START Excerpted data

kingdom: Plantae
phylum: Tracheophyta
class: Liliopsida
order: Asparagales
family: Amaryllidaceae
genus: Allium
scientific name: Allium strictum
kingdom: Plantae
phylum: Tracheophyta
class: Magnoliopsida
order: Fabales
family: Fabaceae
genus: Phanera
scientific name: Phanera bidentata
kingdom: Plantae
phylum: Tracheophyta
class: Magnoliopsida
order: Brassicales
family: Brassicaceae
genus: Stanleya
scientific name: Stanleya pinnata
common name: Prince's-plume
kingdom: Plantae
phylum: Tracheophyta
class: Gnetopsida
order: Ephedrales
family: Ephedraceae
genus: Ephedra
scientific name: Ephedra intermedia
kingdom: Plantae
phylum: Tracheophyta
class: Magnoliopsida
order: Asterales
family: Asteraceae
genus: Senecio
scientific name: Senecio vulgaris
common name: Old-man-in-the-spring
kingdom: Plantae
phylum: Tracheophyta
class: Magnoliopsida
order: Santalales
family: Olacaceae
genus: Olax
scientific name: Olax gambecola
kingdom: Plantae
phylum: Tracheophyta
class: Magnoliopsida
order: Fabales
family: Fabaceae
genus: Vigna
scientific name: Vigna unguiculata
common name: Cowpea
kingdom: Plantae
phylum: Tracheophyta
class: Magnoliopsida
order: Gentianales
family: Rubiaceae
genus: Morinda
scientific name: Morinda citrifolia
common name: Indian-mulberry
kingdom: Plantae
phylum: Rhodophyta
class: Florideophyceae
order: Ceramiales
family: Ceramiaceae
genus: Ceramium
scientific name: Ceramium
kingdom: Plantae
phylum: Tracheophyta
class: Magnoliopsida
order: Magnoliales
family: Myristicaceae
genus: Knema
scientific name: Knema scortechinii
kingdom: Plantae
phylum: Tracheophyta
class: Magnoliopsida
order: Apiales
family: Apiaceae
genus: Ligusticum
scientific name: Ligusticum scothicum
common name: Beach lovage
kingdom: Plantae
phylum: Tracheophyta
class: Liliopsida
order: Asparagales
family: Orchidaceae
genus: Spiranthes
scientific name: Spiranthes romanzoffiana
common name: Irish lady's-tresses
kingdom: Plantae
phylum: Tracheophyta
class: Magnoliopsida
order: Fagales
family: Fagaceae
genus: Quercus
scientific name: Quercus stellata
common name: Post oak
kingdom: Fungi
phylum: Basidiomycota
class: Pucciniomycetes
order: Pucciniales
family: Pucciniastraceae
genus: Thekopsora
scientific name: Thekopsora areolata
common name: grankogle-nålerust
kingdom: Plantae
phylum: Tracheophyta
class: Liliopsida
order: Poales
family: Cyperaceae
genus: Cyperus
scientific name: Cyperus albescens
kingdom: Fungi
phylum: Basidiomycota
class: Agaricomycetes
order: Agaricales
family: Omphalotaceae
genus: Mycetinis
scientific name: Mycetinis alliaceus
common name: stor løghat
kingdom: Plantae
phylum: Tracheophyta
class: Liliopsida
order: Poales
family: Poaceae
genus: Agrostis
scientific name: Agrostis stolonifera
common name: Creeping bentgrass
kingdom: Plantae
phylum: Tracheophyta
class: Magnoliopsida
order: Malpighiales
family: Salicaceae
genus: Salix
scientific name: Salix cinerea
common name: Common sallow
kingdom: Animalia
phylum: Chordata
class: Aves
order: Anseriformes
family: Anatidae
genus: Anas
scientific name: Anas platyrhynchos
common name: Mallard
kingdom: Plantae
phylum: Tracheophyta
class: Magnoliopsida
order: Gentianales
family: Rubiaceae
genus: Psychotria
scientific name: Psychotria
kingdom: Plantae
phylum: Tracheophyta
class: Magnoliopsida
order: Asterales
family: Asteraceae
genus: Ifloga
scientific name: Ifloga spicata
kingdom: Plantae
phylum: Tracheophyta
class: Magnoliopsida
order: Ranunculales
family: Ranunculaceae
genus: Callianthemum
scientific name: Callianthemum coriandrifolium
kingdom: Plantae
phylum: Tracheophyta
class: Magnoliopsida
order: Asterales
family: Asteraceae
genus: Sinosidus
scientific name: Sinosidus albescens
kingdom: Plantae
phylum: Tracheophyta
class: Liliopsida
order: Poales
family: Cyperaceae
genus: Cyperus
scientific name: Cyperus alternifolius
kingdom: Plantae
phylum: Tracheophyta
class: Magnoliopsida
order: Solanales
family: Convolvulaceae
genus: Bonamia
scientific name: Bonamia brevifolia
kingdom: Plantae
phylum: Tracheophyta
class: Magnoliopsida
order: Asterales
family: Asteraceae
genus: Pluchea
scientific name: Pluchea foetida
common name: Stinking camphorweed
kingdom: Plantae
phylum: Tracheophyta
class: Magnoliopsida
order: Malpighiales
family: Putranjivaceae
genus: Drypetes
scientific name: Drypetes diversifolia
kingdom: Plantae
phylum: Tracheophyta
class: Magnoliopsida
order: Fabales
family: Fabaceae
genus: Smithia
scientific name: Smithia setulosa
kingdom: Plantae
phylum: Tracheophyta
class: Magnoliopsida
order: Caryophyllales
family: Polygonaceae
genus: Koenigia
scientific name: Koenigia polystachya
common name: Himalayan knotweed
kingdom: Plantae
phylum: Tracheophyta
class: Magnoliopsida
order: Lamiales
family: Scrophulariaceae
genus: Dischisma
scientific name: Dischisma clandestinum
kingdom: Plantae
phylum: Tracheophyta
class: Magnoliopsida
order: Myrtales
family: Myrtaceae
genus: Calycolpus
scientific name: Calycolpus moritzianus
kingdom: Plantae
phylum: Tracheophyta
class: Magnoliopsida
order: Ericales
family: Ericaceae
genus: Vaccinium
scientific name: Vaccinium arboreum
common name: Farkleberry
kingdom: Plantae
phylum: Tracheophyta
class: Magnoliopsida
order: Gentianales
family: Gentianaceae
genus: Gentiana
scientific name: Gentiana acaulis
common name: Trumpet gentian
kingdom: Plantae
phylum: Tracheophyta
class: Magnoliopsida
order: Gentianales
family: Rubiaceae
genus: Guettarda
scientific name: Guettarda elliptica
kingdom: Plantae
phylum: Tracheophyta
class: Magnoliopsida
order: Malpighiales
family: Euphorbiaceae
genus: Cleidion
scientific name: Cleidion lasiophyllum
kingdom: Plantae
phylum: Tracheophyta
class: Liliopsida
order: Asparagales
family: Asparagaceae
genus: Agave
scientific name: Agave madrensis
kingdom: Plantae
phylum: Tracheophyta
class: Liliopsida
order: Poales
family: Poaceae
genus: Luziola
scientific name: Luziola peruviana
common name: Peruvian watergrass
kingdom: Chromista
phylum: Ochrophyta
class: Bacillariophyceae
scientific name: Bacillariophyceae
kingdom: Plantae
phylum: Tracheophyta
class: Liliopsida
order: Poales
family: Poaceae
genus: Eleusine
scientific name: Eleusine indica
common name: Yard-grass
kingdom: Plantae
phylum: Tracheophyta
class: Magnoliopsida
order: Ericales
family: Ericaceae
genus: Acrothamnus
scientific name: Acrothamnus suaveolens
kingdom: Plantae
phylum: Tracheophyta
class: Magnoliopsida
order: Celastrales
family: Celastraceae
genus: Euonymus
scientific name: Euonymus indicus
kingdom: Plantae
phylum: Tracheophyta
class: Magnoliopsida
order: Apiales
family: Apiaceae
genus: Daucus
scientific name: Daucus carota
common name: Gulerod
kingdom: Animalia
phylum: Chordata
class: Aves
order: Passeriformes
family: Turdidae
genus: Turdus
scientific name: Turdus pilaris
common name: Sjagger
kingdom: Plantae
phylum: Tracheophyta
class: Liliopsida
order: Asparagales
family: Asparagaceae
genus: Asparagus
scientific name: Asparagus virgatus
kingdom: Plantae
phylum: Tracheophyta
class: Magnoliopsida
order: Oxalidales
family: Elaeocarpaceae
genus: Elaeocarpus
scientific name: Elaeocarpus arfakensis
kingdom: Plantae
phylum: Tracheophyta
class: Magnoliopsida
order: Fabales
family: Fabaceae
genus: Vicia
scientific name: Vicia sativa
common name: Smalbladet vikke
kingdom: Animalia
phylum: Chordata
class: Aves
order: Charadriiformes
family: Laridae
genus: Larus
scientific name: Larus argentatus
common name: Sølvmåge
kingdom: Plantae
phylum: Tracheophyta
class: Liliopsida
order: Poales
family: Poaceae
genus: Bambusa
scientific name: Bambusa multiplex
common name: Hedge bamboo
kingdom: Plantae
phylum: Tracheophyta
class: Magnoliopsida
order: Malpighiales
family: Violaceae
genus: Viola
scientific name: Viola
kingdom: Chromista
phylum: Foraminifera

END Excerpted data

Rewrite as a numbered list the lines between the line holding "scientific name: Vicia sativa" and the line holding "genus: Bambusa", inclusive, leaving out any blank lines.

1. scientific name: Vicia sativa
2. common name: Smalbladet vikke
3. kingdom: Animalia
4. phylum: Chordata
5. class: Aves
6. order: Charadriiformes
7. family: Laridae
8. genus: Larus
9. scientific name: Larus argentatus
10. common name: Sølvmåge
11. kingdom: Plantae
12. phylum: Tracheophyta
13. class: Liliopsida
14. order: Poales
15. family: Poaceae
16. genus: Bambusa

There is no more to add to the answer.